== Task goal ==
Can you convert the lines below into a JSON list of strings, with one string per line and blank lines left out?

[[ Raw data, beginning ]]

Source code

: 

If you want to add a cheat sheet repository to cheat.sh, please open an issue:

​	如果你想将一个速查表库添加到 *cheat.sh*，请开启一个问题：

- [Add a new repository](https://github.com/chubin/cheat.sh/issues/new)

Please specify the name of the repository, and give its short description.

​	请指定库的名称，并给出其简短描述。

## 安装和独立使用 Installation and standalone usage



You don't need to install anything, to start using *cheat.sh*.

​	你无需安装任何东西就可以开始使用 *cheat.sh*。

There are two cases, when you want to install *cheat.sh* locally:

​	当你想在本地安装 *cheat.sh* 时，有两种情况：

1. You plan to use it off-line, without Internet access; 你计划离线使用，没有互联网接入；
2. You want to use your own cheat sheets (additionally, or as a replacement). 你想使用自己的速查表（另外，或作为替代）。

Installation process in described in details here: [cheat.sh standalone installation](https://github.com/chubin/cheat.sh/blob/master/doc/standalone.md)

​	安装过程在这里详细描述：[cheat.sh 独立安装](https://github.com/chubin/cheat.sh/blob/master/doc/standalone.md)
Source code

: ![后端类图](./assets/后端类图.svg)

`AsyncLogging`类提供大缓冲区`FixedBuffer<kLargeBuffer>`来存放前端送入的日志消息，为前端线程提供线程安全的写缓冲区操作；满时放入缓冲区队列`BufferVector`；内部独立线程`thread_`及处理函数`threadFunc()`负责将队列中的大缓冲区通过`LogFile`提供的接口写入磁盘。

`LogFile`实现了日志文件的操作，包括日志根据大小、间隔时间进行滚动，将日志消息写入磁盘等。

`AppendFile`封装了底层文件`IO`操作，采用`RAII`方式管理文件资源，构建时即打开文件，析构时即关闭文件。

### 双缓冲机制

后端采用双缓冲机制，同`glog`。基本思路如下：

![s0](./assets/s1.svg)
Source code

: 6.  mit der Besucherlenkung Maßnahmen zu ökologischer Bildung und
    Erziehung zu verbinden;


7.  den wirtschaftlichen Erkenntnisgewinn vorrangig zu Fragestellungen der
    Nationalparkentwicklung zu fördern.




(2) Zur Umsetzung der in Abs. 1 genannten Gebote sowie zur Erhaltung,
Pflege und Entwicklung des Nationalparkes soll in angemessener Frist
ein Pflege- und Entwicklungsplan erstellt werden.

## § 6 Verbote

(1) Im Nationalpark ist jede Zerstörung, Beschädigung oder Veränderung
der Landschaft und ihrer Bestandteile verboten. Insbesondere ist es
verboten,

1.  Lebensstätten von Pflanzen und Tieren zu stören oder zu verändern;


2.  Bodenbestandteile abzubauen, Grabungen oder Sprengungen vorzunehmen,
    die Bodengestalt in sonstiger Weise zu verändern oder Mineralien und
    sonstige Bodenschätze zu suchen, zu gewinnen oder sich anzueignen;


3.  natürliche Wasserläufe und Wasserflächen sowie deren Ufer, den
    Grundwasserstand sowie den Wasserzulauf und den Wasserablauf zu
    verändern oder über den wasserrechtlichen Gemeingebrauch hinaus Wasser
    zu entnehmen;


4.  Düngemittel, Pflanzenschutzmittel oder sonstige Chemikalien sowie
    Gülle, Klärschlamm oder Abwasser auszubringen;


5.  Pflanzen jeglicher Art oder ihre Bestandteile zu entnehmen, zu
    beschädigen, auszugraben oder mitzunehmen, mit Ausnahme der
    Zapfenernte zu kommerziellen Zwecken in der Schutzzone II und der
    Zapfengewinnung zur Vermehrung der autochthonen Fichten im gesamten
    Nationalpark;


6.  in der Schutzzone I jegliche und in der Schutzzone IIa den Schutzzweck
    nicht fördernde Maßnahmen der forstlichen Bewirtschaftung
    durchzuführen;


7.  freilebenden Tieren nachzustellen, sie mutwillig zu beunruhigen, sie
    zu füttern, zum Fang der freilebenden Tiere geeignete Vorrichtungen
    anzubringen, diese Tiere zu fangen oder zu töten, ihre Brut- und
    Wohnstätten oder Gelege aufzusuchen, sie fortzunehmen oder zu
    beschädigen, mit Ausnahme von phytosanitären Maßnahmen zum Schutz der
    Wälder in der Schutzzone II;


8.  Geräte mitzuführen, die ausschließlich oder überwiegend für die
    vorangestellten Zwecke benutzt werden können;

[[ Raw data, end ]]

== Completed task ==
[
  "Source code",
  ": ",
  "If you want to add a cheat sheet repository to cheat.sh, please open an issue:",
  "​\t如果你想将一个速查表库添加到 *cheat.sh*，请开启一个问题：",
  "- [Add a new repository](https://github.com/chubin/cheat.sh/issues/new)",
  "Please specify the name of the repository, and give its short description.",
  "​\t请指定库的名称，并给出其简短描述。",
  "## 安装和独立使用 Installation and standalone usage",
  "You don't need to install anything, to start using *cheat.sh*.",
  "​\t你无需安装任何东西就可以开始使用 *cheat.sh*。",
  "There are two cases, when you want to install *cheat.sh* locally:",
  "​\t当你想在本地安装 *cheat.sh* 时，有两种情况：",
  "1. You plan to use it off-line, without Internet access; 你计划离线使用，没有互联网接入；",
  "2. You want to use your own cheat sheets (additionally, or as a replacement). 你想使用自己的速查表（另外，或作为替代）。",
  "Installation process in described in details here: [cheat.sh standalone installation](https://github.com/chubin/cheat.sh/blob/master/doc/standalone.md)",
  "​\t安装过程在这里详细描述：[cheat.sh 独立安装](https://github.com/chubin/cheat.sh/blob/master/doc/standalone.md)",
  "Source code",
  ": ![后端类图](./assets/后端类图.svg)",
  "`AsyncLogging`类提供大缓冲区`FixedBuffer<kLargeBuffer>`来存放前端送入的日志消息，为前端线程提供线程安全的写缓冲区操作；满时放入缓冲区队列`BufferVector`；内部独立线程`thread_`及处理函数`threadFunc()`负责将队列中的大缓冲区通过`LogFile`提供的接口写入磁盘。",
  "`LogFile`实现了日志文件的操作，包括日志根据大小、间隔时间进行滚动，将日志消息写入磁盘等。",
  "`AppendFile`封装了底层文件`IO`操作，采用`RAII`方式管理文件资源，构建时即打开文件，析构时即关闭文件。",
  "### 双缓冲机制",
  "后端采用双缓冲机制，同`glog`。基本思路如下：",
  "![s0](./assets/s1.svg)",
  "Source code",
  ": 6.  mit der Besucherlenkung Maßnahmen zu ökologischer Bildung und",
  "    Erziehung zu verbinden;",
  "7.  den wirtschaftlichen Erkenntnisgewinn vorrangig zu Fragestellungen der",
  "    Nationalparkentwicklung zu fördern.",
  "(2) Zur Umsetzung der in Abs. 1 genannten Gebote sowie zur Erhaltung,",
  "Pflege und Entwicklung des Nationalparkes soll in angemessener Frist",
  "ein Pflege- und Entwicklungsplan erstellt werden.",
  "## § 6 Verbote",
  "(1) Im Nationalpark ist jede Zerstörung, Beschädigung oder Veränderung",
  "der Landschaft und ihrer Bestandteile verboten. Insbesondere ist es",
  "verboten,",
  "1.  Lebensstätten von Pflanzen und Tieren zu stören oder zu verändern;",
  "2.  Bodenbestandteile abzubauen, Grabungen oder Sprengungen vorzunehmen,",
  "    die Bodengestalt in sonstiger Weise zu verändern oder Mineralien und",
  "    sonstige Bodenschätze zu suchen, zu gewinnen oder sich anzueignen;",
  "3.  natürliche Wasserläufe und Wasserflächen sowie deren Ufer, den",
  "    Grundwasserstand sowie den Wasserzulauf und den Wasserablauf zu",
  "    verändern oder über den wasserrechtlichen Gemeingebrauch hinaus Wasser",
  "    zu entnehmen;",
  "4.  Düngemittel, Pflanzenschutzmittel oder sonstige Chemikalien sowie",
  "    Gülle, Klärschlamm oder Abwasser auszubringen;",
  "5.  Pflanzen jeglicher Art oder ihre Bestandteile zu entnehmen, zu",
  "    beschädigen, auszugraben oder mitzunehmen, mit Ausnahme der",
  "    Zapfenernte zu kommerziellen Zwecken in der Schutzzone II und der",
  "    Zapfengewinnung zur Vermehrung der autochthonen Fichten im gesamten",
  "    Nationalpark;",
  "6.  in der Schutzzone I jegliche und in der Schutzzone IIa den Schutzzweck",
  "    nicht fördernde Maßnahmen der forstlichen Bewirtschaftung",
  "    durchzuführen;",
  "7.  freilebenden Tieren nachzustellen, sie mutwillig zu beunruhigen, sie",
  "    zu füttern, zum Fang der freilebenden Tiere geeignete Vorrichtungen",
  "    anzubringen, diese Tiere zu fangen oder zu töten, ihre Brut- und",
  "    Wohnstätten oder Gelege aufzusuchen, sie fortzunehmen oder zu",
  "    beschädigen, mit Ausnahme von phytosanitären Maßnahmen zum Schutz der",
  "    Wälder in der Schutzzone II;",
  "8.  Geräte mitzuführen, die ausschließlich oder überwiegend für die",
  "    vorangestellten Zwecke benutzt werden können;"
]